**Petición escrita:** ¿Puedes extraer literalmente de la reseña de La mejor de las vidas el fragmento que comienza en las palabras "No falta el" y termina después de "ires y venires."?

**Extracto de página:**
La mejor de las vidas (David de Juan Marcos)

David de Juan Marcos
2016
318 páginas
HarperCollins

Leer La mejor de las vidas de David Juan de Marco (Salamanca, 1980), es volver a tener veintitantos, la lozanía de la juventud, el entusiasmo incólume, un horizonte fértil y promisorio.

La voz que narra es la de Nico, quien constata a diario que su presencia en el hogar no tiene nada que ofrecer contra la ausencia de su hermano pequeño, desaparecido misteriosamente. No es la primera vez que su hermano desaparece, pero esta va camino de
ser la definitiva. Nico entiende que la suya es una batalla perdida; el hogar deviene un amasijo de cuerpos dolientes, extrañados, el matrimonio es una maroma que deja de serlo, mostrando las fibras inertes de su ser; la madre ya también ausente, exiliada en su interior, atrincherada en el vacío, colmada de una nada que la ocupa toda, el padre buscando un mensaje desleído en las botellas alcohólicas de cualquier bar.

Como canta Sabina en su tema Viudita de Clicquot, “mi manera de comprometerme fue darme a la fuga”. Lo más fácil siempre será poner tierra de por medio y escapar, huir de todo, así Nico, quien se marchará a estudiar a Cambridge, donde podrá vivir otra vida, al menos temporalmente. Una vida que irá llenando de aventuras, experiencias, anécdotas, momentos primordiales; ese patrimonio vital que le permitirá, en el futuro, cuando eche la vista atrás, tener la sensación de que ha vivido, al tiempo que le faculta (o así lo cree) cuando regrese a casa para asistir al funeral de su abuelo, mirar por encima del hombro a los amigos que se han quedado, enjaulados estos en sus vidas grises, monótonas, satisfechos estos en el bucle de sus repetidas anécdotas, enfangados en un día a día que a Nico le resulta mediocre, toda vez, que él, victorioso, ha dejado a su familia, su casa, su país, y a ratos, hasta la presencia (que es una ausencia) de su hermano pequeño.

No falta el componente amoroso. Nico se enamora de una joven danesa, una veleta nórdica, difícil de asir, también ella con su tragedia a cuestas, porque la novela es proclive al tremendismo. Ella fue madre de una criatura que le arrebataron al nacer y trató luego de quitarse la vida, sin éxito. Luego vivir es un fracaso. A eso se aferra Nico, a un tragedia irresistible, a una cumbre borrascosa, a un tifón sensual que le impide hacer pie. Es ella la destinataria de la narración. Nosotros como lectores somos testigos de sus ires y venires.

**Material proporcionado:**
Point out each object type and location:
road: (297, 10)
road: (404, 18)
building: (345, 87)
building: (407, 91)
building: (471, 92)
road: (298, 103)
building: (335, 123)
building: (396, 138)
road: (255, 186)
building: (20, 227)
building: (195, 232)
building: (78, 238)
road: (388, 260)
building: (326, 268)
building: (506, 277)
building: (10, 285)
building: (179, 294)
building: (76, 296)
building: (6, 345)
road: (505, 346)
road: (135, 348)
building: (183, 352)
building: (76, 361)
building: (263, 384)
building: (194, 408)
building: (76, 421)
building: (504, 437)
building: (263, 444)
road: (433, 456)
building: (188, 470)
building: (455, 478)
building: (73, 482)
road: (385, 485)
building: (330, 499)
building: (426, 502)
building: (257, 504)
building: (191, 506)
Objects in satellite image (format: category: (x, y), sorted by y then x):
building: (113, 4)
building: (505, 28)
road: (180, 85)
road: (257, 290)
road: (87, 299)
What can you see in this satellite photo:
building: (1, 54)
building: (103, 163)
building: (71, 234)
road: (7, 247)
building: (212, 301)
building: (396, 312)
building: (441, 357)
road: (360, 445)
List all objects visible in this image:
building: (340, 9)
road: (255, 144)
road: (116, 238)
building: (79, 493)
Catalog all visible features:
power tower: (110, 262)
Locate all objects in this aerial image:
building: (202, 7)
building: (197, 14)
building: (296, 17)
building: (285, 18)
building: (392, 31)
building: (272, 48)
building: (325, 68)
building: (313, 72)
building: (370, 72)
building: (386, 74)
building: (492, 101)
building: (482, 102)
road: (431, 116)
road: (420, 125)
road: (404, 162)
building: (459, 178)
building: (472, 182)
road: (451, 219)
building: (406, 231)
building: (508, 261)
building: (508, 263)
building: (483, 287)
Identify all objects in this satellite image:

**Respuesta:**
No falta el componente amoroso. Nico se enamora de una joven danesa, una veleta nórdica, difícil de asir, también ella con su tragedia a cuestas, porque la novela es proclive al tremendismo. Ella fue madre de una criatura que le arrebataron al nacer y trató luego de quitarse la vida, sin éxito. Luego vivir es un fracaso. A eso se aferra Nico, a un tragedia irresistible, a una cumbre borrascosa, a un tifón sensual que le impide hacer pie. Es ella la destinataria de la narración. Nosotros como lectores somos testigos de sus ires y venires.